Angelides’ negatives are only one factor explaining why he’s not the slam-dunk he was supposed to be. Since Angelides had locked up early endorsements from the Democratic establishment — from DiFi, Barbara Boxer, state Assembly Speaker Fabian Núñez, U.S. House Minority Leader Nancy Pelosi, most of organized labor — and with his solid fund-raising skills and connections, his supporters thought his nomination had a preordained aura of inevitability. But for most of the campaign, Angelides has been trailing, and currently, the contest is at best narrow and iffy for him. What difference does it make to have locked up all the party endorsements if the party doesn’t resonate directly with its putative members? On the contrary, Angelides’ systematic garnering of party endorsements might have branded him as too much of an insider to a public that views both parties with heaping suspicion and cynicism.
Forty-nine-year-old state Controller Steve Westly hurdled right over the top of Angelides — effectively bypassing all of the party machinery — by spending his own money on millions of dollars of early and effective TV-spot advertising. While until recently unknown by the general public — even as controller — Westly has been around the Democratic Party for more than two decades. But out of virtually nowhere, Westly made himself not only a contender but also, at least initially, the front-runner.

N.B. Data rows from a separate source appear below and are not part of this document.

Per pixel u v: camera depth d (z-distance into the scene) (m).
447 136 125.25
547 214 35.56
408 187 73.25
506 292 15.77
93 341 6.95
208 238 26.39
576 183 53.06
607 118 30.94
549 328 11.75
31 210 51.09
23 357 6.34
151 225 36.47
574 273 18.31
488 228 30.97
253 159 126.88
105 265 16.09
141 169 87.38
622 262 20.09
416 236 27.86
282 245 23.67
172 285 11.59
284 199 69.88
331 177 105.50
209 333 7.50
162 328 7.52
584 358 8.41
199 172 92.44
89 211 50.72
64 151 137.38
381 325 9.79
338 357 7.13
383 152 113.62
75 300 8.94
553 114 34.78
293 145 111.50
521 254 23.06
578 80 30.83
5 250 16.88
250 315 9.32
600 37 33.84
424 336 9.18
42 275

All it took was a couple of million-high stacks of dollar bills.
Always perfectly pressed, his hair neatly parted, clothed meticulously but subtly, and armed with boyish good looks, an unruffled and cool attitude and an educational pedigree competitive with Angelides’ (he’s a former Stanford student-body president), Westly isn’t at all shy about relying on his polished persona as one of his most formidable weapons.

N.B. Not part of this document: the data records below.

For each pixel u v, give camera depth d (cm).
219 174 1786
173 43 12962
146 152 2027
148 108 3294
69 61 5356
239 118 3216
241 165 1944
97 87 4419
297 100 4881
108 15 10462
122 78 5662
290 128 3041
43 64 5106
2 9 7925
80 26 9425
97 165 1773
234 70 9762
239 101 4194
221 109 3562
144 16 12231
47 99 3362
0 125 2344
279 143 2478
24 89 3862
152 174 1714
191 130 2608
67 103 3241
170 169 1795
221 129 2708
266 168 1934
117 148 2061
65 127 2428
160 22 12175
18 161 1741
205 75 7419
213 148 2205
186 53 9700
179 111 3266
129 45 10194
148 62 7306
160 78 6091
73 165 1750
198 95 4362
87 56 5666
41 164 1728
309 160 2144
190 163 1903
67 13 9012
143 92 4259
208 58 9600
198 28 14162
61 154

At that Democratic State Convention, Westly systematically cruised for two solid days, shaking hands, patting backs and earnestly conversing with and listening to any and all comers. He seemed to bask in the quiet self-confidence of a man who knows he’s got an alluring and disarming personality. Nor is Westly shy about exploiting a more with-it, even hip high-tech Silicon Valley image. Prone to hyping his success with eBay as a feat that “changed the world,” as he said last week on the steps of L.A. City Hall, he sometimes gives the impression that he’d like to present himself as the smooth-and-fast-as-lightning futuristic broadband candidate compared to an obsolete dial-up Angelides.

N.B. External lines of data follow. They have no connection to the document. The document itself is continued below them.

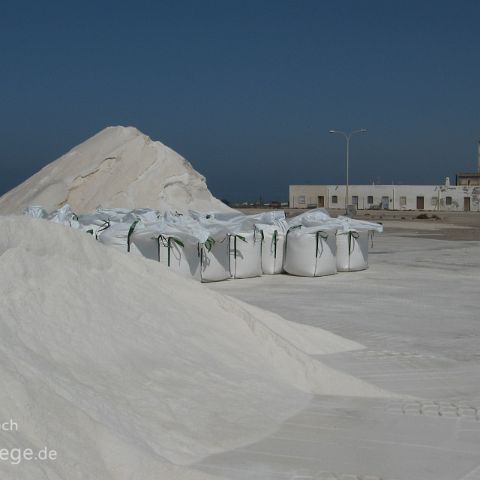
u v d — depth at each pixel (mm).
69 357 6484
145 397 6457
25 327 6422
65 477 4789
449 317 12609
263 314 10156
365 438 6402
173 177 27344
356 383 7980
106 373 6562
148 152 27766
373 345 10258
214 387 7133
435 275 18766
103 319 7348
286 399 7371
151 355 7289
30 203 25875
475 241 32500
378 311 13188
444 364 9164
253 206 88750
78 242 8156
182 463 5668
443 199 81188
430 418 6996
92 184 26562
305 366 8188
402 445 6254
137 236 15391
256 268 17656
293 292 15438
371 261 22656
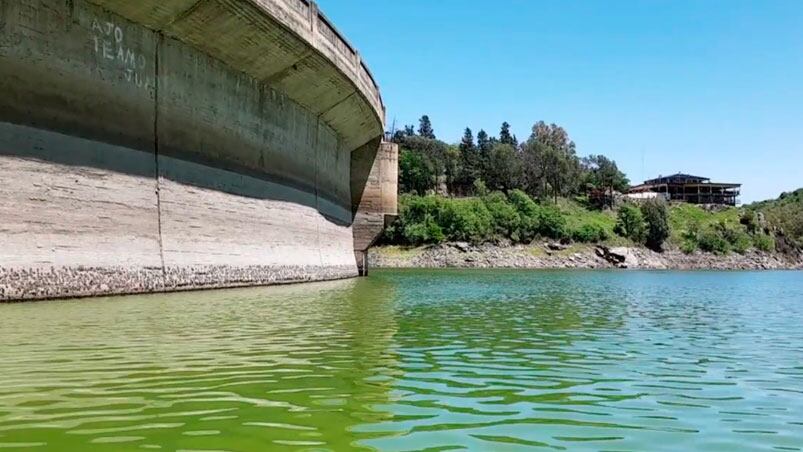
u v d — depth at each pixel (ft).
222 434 21.81
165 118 78.02
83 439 20.89
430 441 21.66
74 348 37.40
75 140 65.00
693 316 72.59
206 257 84.23
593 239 368.27
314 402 26.78
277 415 24.49
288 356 37.42
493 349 43.27
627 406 28.09
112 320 49.14
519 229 351.25
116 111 70.33
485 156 456.04
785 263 413.39
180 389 28.32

Westly’s favorite campaign one-liner, “I’m the only candidate who can beat Arnold Schwarzenegger,” has clear ideological overtones, implying that Westly’s less partisan, more moderate positioning as a “common-sense, pragmatic problem solver” has broader appeal than Angelides’ ultra-Democratic pitch. But Westly’s one-liner also carries another, more indirect but implicit message. Something like, “Hey, I’m the one who is likable and appealing, and the other guy isn’t.”